To do:
Though the entries hold pictures, only their text should be duplicated, exactly and in full.

>>>>

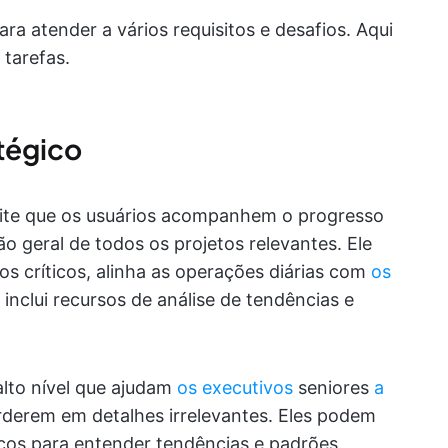
ara atender a vários requisitos e desafios. Aqui
 tarefas.
atégico
mite que os usuários acompanhem o progresso
 geral de todos os projetos relevantes. Ele
s críticos, alinha as operações diárias com
os
inclui recursos de análise de tendências e
alto nível que ajudam
os executivos
seniores
a
derem em detalhes irrelevantes. Eles podem
cos para entender tendências e padrões,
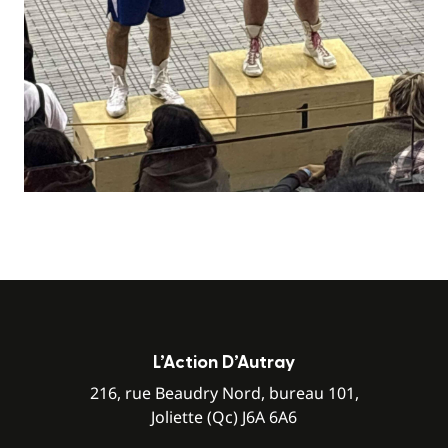
L’Action D’Autray
216, rue Beaudry Nord, bureau 101,
Joliette (Qc) J6A 6A6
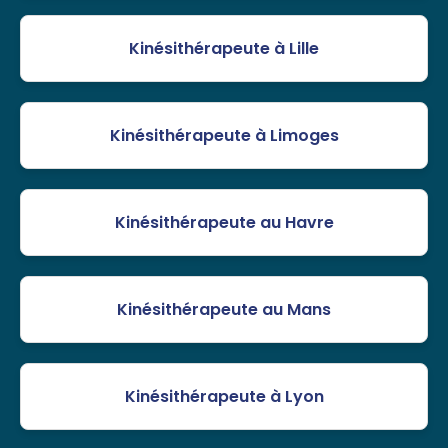
Kinésithérapeute à Lille
Kinésithérapeute à Limoges
Kinésithérapeute au Havre
Kinésithérapeute au Mans
Kinésithérapeute à Lyon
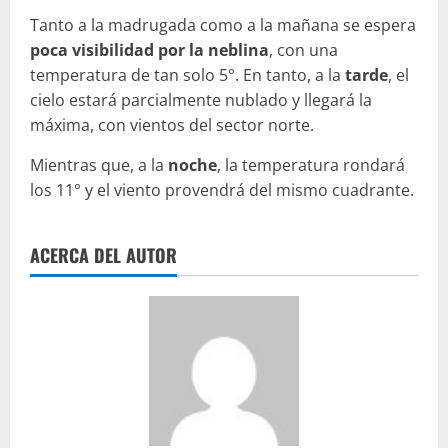
Tanto a la madrugada como a la mañana se espera
poca visibilidad por la neblina
, con una
temperatura de tan solo 5°. En tanto, a la
tarde
, el
cielo estará parcialmente nublado y llegará la
máxima, con vientos del sector norte.
Mientras que, a la
noche
, la temperatura rondará
los 11° y el viento provendrá del mismo cuadrante.
ACERCA DEL AUTOR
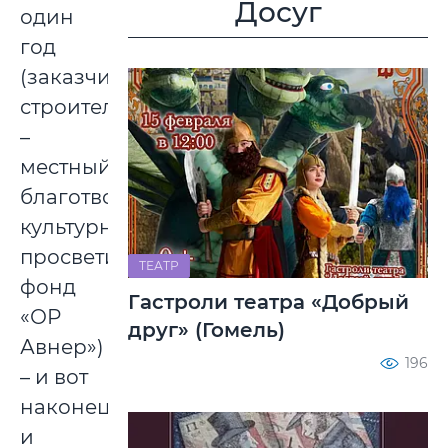
Досуг
один
год
(заказчик
строительства
–
местный
благотворительный
культурно-
просветительный
ТЕАТР
фонд
Гастроли театра «Добрый
«ОР
друг» (Гомель)
Авнер»)
196
– и вот
наконец
и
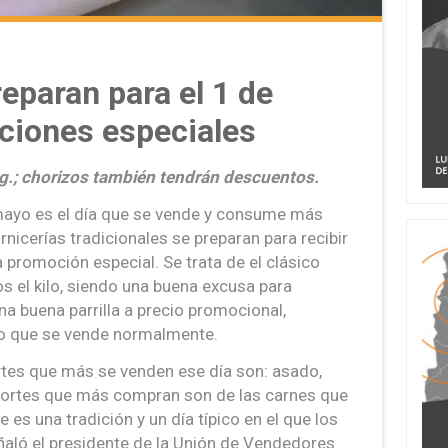
reparan para el 1 de
iones especiales
kg.; chorizos también tendrán descuentos.
mayo es el día que se vende y consume más
arnicerías tradicionales se preparan para recibir
promoción especial. Se trata de el clásico
s el kilo, siendo una buena excusa para
na buena parrilla a precio promocional,
o que se vende normalmente.
ortes que más se venden ese día son: asado,
s cortes que más compran son de las carnes que
ue es una tradición y un día típico en el que los
ñaló el presidente de la Unión de Vendedores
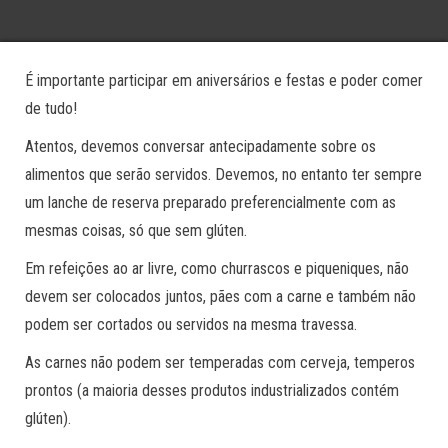
É importante participar em aniversários e festas e poder comer
de tudo!
Atentos, devemos conversar antecipadamente sobre os
alimentos que serão servidos. Devemos, no entanto ter sempre
um lanche de reserva preparado preferencialmente com as
mesmas coisas, só que sem glúten.
Em refeições ao ar livre, como churrascos e piqueniques, não
devem ser colocados juntos, pães com a carne e também não
podem ser cortados ou servidos na mesma travessa.
As carnes não podem ser temperadas com cerveja, temperos
prontos (a maioria desses produtos industrializados contém
glúten).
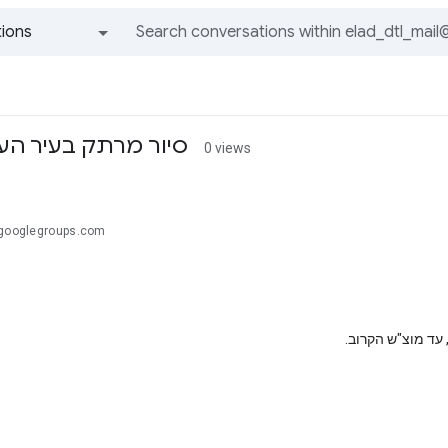
ions
All groups and messages
סיור מרתק בעיר הע
0 views
@googlegroups.com
עד מוצ"ש הקרוב.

<<<<

Exercise result:
ara atender a vários requisitos e desafios. Aqui
 tarefas.
atégico
mite que os usuários acompanhem o progresso
 geral de todos os projetos relevantes. Ele
s críticos, alinha as operações diárias com
os
inclui recursos de análise de tendências e
alto nível que ajudam
os executivos
seniores
a
derem em detalhes irrelevantes. Eles podem
cos para entender tendências e padrões,
L’Action D’Autray
216, rue Beaudry Nord, bureau 101,
Joliette (Qc) J6A 6A6
Kinésithérapeute à Lille
Kinésithérapeute à Limoges
Kinésithérapeute au Havre
Kinésithérapeute au Mans
Kinésithérapeute à Lyon
Tanto a la madrugada como a la mañana se espera
poca visibilidad por la neblina
, con una
temperatura de tan solo 5°. En tanto, a la
tarde
, el
cielo estará parcialmente nublado y llegará la
máxima, con vientos del sector norte.
Mientras que, a la
noche
, la temperatura rondará
los 11° y el viento provendrá del mismo cuadrante.
ACERCA DEL AUTOR
Досуг
один
год
(заказчик
строительства
–
местный
благотворительный
культурно-
просветительный
ТЕАТР
фонд
Гастроли театра «Добрый
«ОР
друг» (Гомель)
Авнер»)
196
– и вот
наконец
и
reparan para el 1 de
iones especiales
kg.; chorizos también tendrán descuentos.
mayo es el día que se vende y consume más
arnicerías tradicionales se preparan para recibir
promoción especial. Se trata de el clásico
s el kilo, siendo una buena excusa para
na buena parrilla a precio promocional,
o que se vende normalmente.
ortes que más se venden ese día son: asado,
s cortes que más compran son de las carnes que
ue es una tradición y un día típico en el que los
ñaló el presidente de la Unión de Vendedores
É importante participar em aniversários e festas e poder comer
de tudo!
Atentos, devemos conversar antecipadamente sobre os
alimentos que serão servidos. Devemos, no entanto ter sempre
um lanche de reserva preparado preferencialmente com as
mesmas coisas, só que sem glúten.
Em refeições ao ar livre, como churrascos e piqueniques, não
devem ser colocados juntos, pães com a carne e também não
podem ser cortados ou servidos na mesma travessa.
As carnes não podem ser temperadas com cerveja, temperos
prontos (a maioria desses produtos industrializados contém
glúten).
ions
All groups and messages
סיור מרתק בעיר הע
0 views
@googlegroups.com
עד מוצ"ש הקרוב.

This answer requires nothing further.